Pereira De Oliveira Rémi, Droillard Clément, Devouassoux Gilles, Rosa-Calatrava Manuel
CIRI, Centre International de Recherche en Infectiologie, Team VirPath, Université de Lyon, Inserm, U1111, Université Claude Bernard Lyon 1, CNRS, UMR5308, ENS de Lyon, Lyon, France.
International Research Laboratory RESPIVIR France - Canada, Centre Hospitalier Universitaire de Québec- Université Laval, Québec, QC, Canada.
Front Allergy. 2025 Mar 28;6:1530122. doi: 10.3389/falgy.2025.1530122. eCollection 2025.

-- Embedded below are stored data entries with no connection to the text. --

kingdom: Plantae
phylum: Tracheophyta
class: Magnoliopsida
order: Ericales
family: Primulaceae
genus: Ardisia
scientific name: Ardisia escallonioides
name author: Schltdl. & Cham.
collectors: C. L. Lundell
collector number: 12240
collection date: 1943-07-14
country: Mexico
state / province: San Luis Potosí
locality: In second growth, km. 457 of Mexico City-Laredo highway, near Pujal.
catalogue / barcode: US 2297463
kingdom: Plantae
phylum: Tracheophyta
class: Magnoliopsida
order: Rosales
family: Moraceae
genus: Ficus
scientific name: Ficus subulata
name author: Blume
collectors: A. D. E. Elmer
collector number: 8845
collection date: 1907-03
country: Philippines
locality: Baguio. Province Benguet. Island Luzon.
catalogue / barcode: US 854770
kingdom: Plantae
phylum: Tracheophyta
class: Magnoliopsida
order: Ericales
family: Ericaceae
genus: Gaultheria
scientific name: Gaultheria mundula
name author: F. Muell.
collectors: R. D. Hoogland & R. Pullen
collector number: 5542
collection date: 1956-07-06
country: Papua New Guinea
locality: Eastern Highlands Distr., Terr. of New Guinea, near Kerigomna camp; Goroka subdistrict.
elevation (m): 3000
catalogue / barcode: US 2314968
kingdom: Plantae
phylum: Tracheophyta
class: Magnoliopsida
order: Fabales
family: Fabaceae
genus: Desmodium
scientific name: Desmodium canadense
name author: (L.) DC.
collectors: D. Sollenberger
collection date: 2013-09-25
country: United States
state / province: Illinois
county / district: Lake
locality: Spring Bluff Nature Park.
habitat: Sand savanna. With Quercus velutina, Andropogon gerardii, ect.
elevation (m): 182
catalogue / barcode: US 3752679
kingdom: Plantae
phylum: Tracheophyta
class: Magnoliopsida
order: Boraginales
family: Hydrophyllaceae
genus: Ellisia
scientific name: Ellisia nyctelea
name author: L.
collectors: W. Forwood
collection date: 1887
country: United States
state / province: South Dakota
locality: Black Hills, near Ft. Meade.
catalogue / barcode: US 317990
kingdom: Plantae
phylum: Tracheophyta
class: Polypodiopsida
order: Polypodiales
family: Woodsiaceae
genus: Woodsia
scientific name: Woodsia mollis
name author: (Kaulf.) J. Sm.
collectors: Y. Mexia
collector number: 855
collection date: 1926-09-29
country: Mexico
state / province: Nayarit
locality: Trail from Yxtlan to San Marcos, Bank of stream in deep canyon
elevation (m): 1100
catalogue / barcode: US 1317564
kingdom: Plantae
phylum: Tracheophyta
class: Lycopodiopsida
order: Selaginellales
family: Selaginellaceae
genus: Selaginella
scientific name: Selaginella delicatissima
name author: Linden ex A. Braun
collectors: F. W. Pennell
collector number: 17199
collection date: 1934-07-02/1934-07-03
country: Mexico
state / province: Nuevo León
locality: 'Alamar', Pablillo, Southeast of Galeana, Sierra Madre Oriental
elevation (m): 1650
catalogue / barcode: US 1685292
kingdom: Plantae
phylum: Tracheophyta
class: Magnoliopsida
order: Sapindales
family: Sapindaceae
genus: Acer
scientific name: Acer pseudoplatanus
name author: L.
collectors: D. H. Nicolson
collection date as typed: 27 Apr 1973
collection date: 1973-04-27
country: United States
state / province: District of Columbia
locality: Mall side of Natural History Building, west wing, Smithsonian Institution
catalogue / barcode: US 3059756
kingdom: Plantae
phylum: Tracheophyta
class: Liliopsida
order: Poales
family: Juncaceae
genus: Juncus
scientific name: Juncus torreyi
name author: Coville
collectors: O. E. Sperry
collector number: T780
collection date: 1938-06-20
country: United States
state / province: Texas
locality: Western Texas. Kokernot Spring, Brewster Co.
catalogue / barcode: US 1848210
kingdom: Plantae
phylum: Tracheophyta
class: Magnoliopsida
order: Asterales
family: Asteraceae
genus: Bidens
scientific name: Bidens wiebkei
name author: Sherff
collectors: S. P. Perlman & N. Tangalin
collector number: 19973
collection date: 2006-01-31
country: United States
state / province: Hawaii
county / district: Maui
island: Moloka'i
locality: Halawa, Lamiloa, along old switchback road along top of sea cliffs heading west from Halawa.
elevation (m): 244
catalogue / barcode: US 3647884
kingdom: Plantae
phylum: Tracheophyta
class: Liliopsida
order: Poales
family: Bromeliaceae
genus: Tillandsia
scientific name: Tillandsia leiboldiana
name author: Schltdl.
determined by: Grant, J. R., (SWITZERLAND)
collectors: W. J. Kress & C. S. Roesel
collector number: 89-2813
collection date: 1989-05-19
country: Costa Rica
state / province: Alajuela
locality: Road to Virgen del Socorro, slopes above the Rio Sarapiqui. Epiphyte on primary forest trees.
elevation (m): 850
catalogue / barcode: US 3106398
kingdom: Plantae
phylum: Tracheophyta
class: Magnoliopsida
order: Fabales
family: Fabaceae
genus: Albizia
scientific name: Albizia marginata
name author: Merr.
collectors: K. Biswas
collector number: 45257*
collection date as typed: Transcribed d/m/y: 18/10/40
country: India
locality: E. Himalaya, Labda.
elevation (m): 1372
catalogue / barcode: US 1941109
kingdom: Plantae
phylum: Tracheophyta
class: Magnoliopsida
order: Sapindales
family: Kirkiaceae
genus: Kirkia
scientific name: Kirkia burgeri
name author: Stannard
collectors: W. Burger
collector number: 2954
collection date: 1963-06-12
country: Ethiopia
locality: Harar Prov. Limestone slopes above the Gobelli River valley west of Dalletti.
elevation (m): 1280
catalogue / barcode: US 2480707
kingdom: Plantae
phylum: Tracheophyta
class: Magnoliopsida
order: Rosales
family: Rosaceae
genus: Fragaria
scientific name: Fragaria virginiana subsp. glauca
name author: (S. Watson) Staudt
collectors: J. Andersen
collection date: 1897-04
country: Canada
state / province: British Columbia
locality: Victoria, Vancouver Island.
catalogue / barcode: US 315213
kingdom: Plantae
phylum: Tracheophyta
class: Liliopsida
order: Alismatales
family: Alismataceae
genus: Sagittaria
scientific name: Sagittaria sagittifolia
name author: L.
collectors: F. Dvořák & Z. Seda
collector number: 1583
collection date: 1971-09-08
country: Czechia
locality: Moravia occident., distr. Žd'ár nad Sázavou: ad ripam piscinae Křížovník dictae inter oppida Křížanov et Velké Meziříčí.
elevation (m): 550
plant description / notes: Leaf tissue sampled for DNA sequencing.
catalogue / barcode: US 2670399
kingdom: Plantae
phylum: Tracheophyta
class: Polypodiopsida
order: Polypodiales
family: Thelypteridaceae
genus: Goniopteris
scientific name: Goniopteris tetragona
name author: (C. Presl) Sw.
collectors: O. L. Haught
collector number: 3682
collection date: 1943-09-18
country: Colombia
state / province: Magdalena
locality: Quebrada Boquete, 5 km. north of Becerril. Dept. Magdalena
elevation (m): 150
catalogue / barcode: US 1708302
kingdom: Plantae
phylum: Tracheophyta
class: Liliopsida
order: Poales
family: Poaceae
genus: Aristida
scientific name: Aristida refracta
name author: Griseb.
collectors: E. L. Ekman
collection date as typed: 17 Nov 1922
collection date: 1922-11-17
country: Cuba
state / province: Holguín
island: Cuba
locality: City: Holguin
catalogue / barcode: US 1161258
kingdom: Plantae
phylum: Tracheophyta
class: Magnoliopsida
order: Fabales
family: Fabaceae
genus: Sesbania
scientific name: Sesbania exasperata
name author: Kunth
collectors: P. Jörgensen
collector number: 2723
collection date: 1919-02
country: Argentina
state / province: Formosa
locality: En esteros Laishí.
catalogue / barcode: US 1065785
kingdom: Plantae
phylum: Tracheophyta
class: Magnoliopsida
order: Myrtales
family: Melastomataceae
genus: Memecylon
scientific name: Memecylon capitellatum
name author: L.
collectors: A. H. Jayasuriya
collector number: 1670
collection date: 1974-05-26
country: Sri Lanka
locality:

Asthma is a heterogenous inflammatory bronchial disease involving complex mechanisms, several inflammatory pathways, and multiples cell-type networks. Bronchial inflammation associated to asthma is consecutive to multiple aggressions on epithelium, such as microbiologic, pollutant, and antigenic agents, which are responsible for both T2 and non-T2 inflammatory responses and further airway remodeling. Because asthma physiopathology involves multiple crosstalk between several cell types from different origins (epithelial, mesenchymal, and immune cells) and numerous cellular effectors, no single and/or representative model is suitable to study the overall of this disease. In this short review, we present and discuss the advantages and limitations of different models to decipher different aspects of virus-related asthma physiopathology and exacerbation.
哮喘是一种异质性炎症性支气管疾病,涉及复杂机制、多种炎症途径和多细胞类型网络。与哮喘相关的支气管炎症是上皮受到多种侵害的结果,如微生物、污染物和抗原性物质,这些会引发2型和非2型炎症反应以及进一步的气道重塑。由于哮喘的病理生理学涉及来自不同来源的多种细胞类型(上皮细胞、间充质细胞和免疫细胞)之间的多次相互作用以及众多细胞效应器,因此没有单一的和/或代表性模型适合研究该疾病的全貌。在这篇简短的综述中,我们展示并讨论了不同模型在解读病毒相关哮喘病理生理学和加重的不同方面的优点和局限性。